According to Athenas, once away from the media and secular music, she had her first contact with contemporary Christian music at the age of 15, awakening her desire to sing for God. In 2012, she recorded some music videos with producer Jonatan Narvaez, which went viral on YouTube. Thanks to the popularity generated, Athenas was able to perform at various events in Latin America. One of them was the World Youth Day in Rio de Janeiro, Brazil, with the presence of Pope Francis and an audience of millions of people.

Since then, she has released several studio albums, including Cristo Reina (2014), Me Basta Tu Gracia (2016), Todo Es Tuyo (2018), Todo Es Tuyo (Deluxe) (2020) and Alfa y Omega (2021) nominated to the Latin Grammy in the category for Best Christian Album in Spanish. She has also released several volumes of sung psalms, Catholic prayers set to music, and various collaborations and recordings. In addition, she participated in Juan Delgado's album, Todo Pasa, a Latin Grammy-winning record work in the "Best Christian Album" category, in 2019.

In 2022, she was nominated for a Latin Grammy for her album Alfa y Omega in the Best Christian Album in Spanish category.

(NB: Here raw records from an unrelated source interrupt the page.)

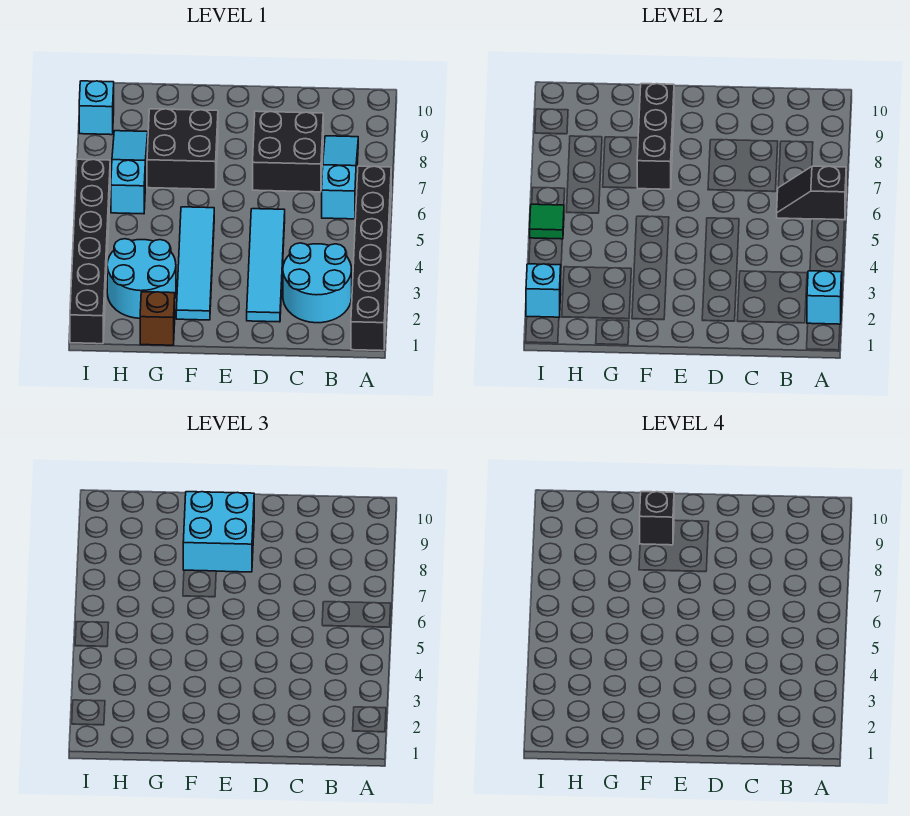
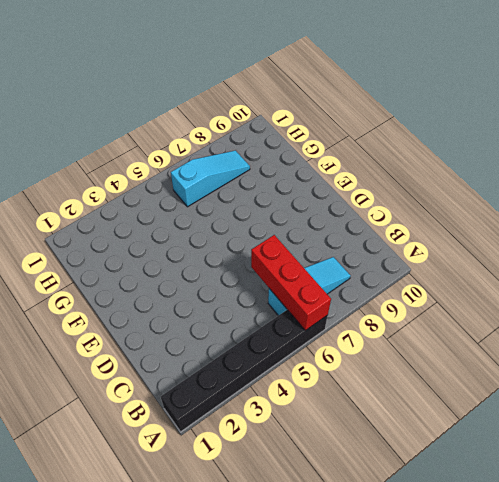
red 1x3 brick [251,235,331,331] -> black 1x2 slope [777,166,846,220]
none -> cyan 2x2 round brick [283,243,352,323]
none -> black 2x2 brick [253,111,323,192]
none -> cyan 1x4 tile [247,209,285,322]

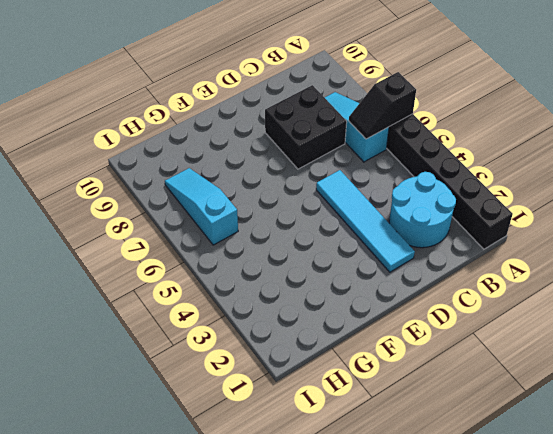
none -> cyan 1x4 tile [176,207,214,320]
none -> black 2x2 brick [147,109,218,189]
none -> brown 1x1 brick [140,292,175,345]

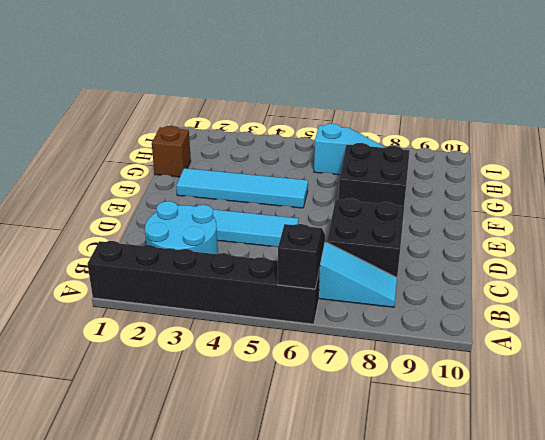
none -> cyan 2x2 round brick [107,239,176,318]
none -> black 1x6 brick [70,159,110,344]
none -> cyan 1x1 brick [79,81,114,135]

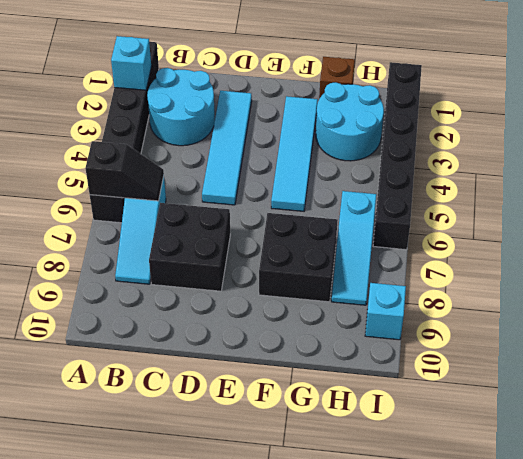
none -> black 1x3 brick [637,84,674,189]
none -> cyan 1x1 brick [526,264,561,317]
none -> green 1x1 tile [530,204,564,239]

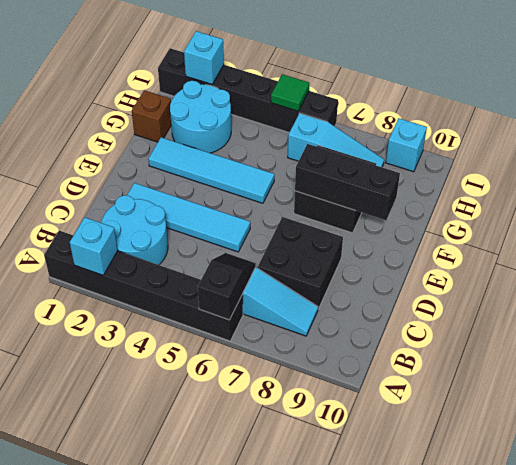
none -> cyan 2x2 brick [183,492,254,572]
none -> black 1x1 brick [640,492,674,545]

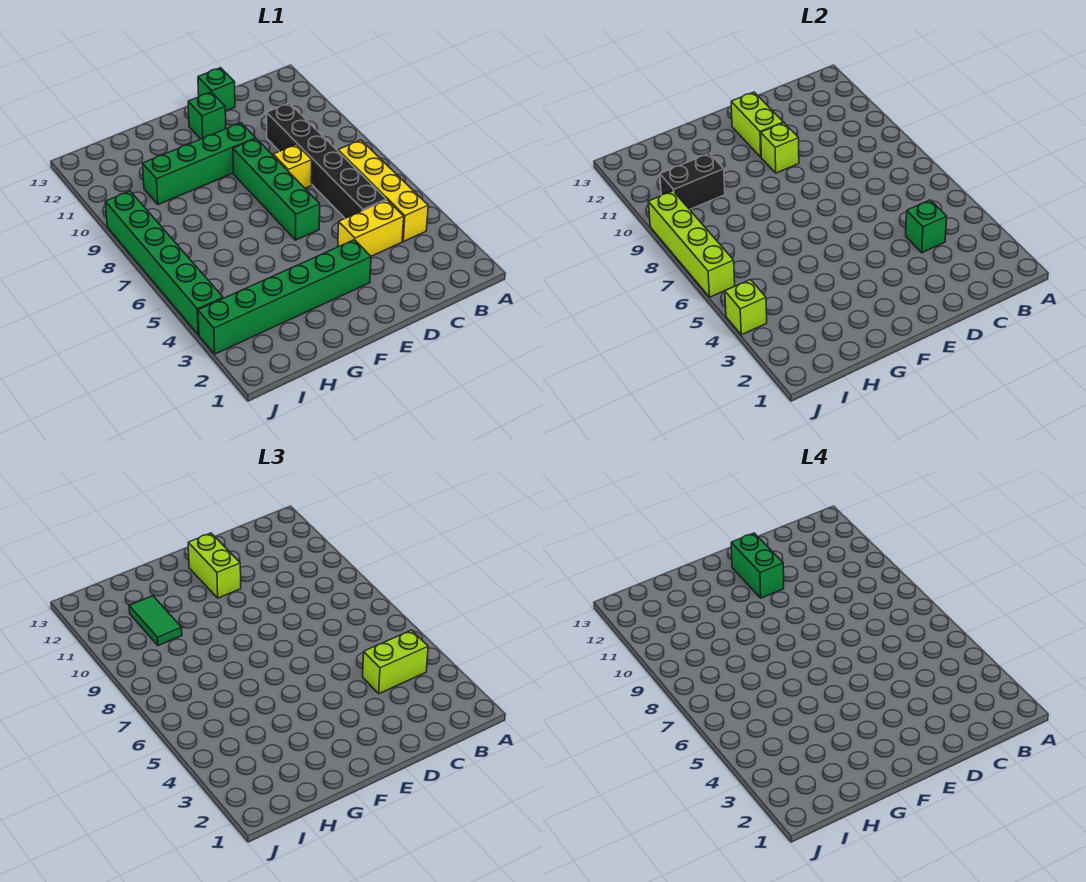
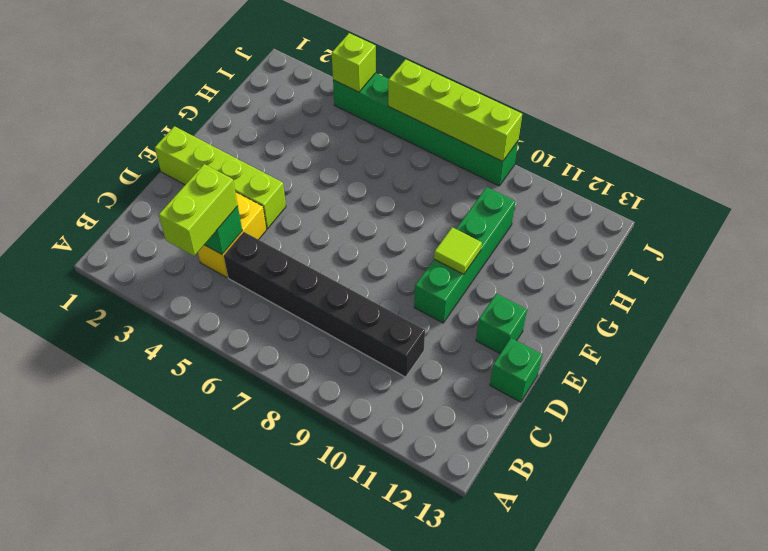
lime 1x4 brick [155,126,286,229] -> green 1x6 brick [198,240,371,354]
lime 1x1 tile [434,227,482,274] -> none
none -> yellow 1x4 brick [338,140,428,241]
none -> yellow 1x1 brick [273,144,312,188]
none -> green 1x4 brick [233,139,320,240]

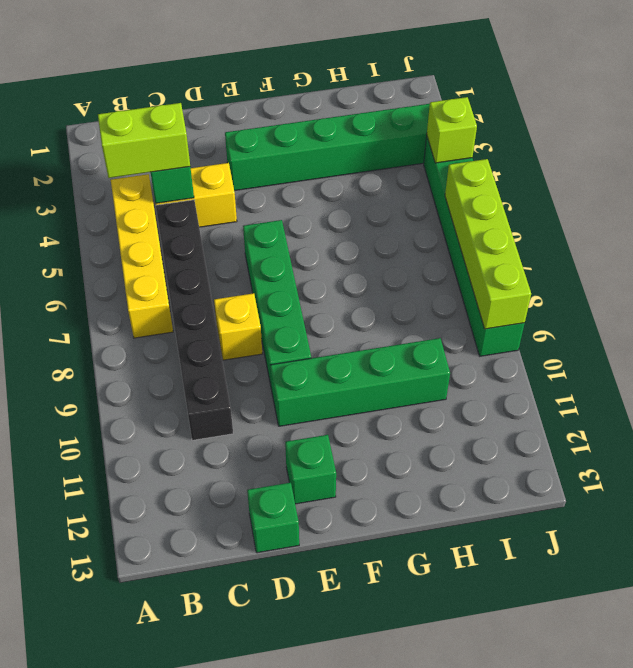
none -> lime 1x1 brick [761,123,799,173]
none -> lime 1x2 brick [731,92,783,157]
none -> black 1x2 brick [660,153,725,210]

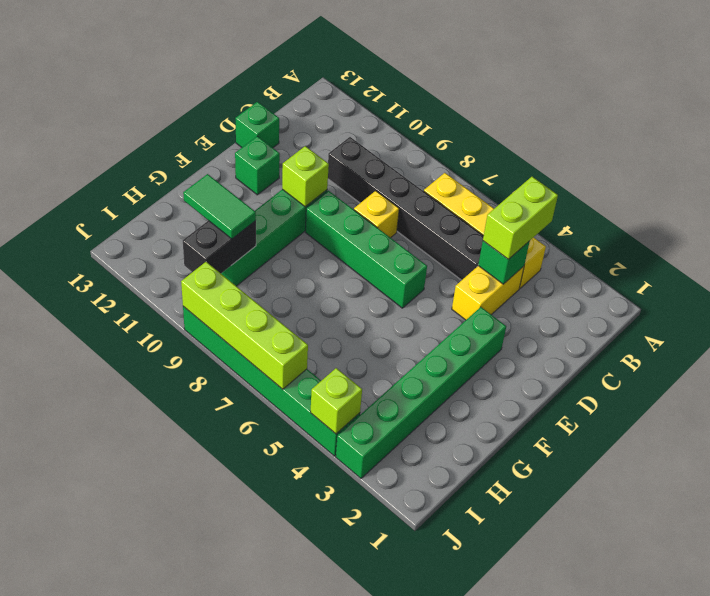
none -> lime 1x2 brick [731,92,783,157]
none -> lime 1x2 brick [188,533,241,598]
none -> green 1x2 brick [731,533,784,598]

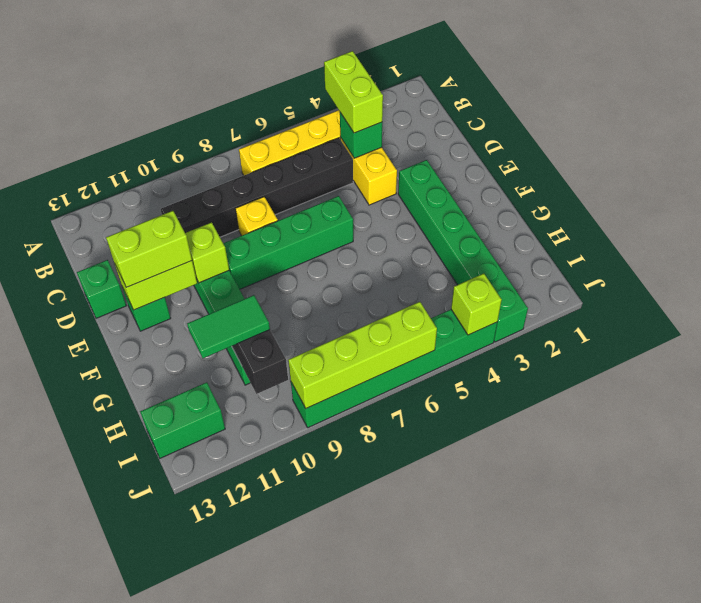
green 1x2 brick [140,382,225,458] -> green 1x2 brick moved to [731,533,784,598]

She has also received various Catholic music awards, including the Pío Awards, such as "Best Female Artist of the Year", "Best Musical Collaboration" and "Best Music Video". She also won the Spera Awards for "Best Latin Artist", and the YouTube Silver Creator Award (YouTube Silver Button), recognition for having reached 100,000 subscribers on her channel, which has now exceeded 1 million as of 2025.

In 2025, she released the album Clásicos Católicos, featuring acoustic versions of popular Catholic songs, which has already surpassed 10 million streams on Spotify and over 50 million views on YouTube.

== Discography ==

=== Studio albums ===

- Cristo Reina (2014)
- Me Basta Tu Gracia (2016)
- Todo Es Tuyo (2018)
- Todo Es Tuyo (Deluxe) (2020) – featuring 15 catholic artists
- Alfa y Omega (2021) – nominated to the Latin Grammy
- Navidad Es Jesús (2022) – Christmas EP
- Clásicos Católicos (2025) – cover album

=== Singles ===

- Diario de María (2018)
- Tú estás conmigo (Salsa) (2019)
- Pieta (Dulce Madre) (2019)
- El Cielo Para Ti (2020)
- Samaritana (2022)
- Una Canción para la Comunión (2023)
- Vive Jesús (2023)
- Junto a Ti María (2023)
- Milagro de Amor (2023)
- Vida en Abundancia – (2023)
- Alma Misionera – (2023)
- Acaso No Estoy Yo Aquí (Mariachi) – (2023)
- María Tu Amor – (2024)

== Personal life ==
Athenas is married to the musician Tobías Buteler since February 25, 2017. On July 2, 2021, she announced through her social media she was pregnant with their first child. On September 4, 2021, their son Elías was born.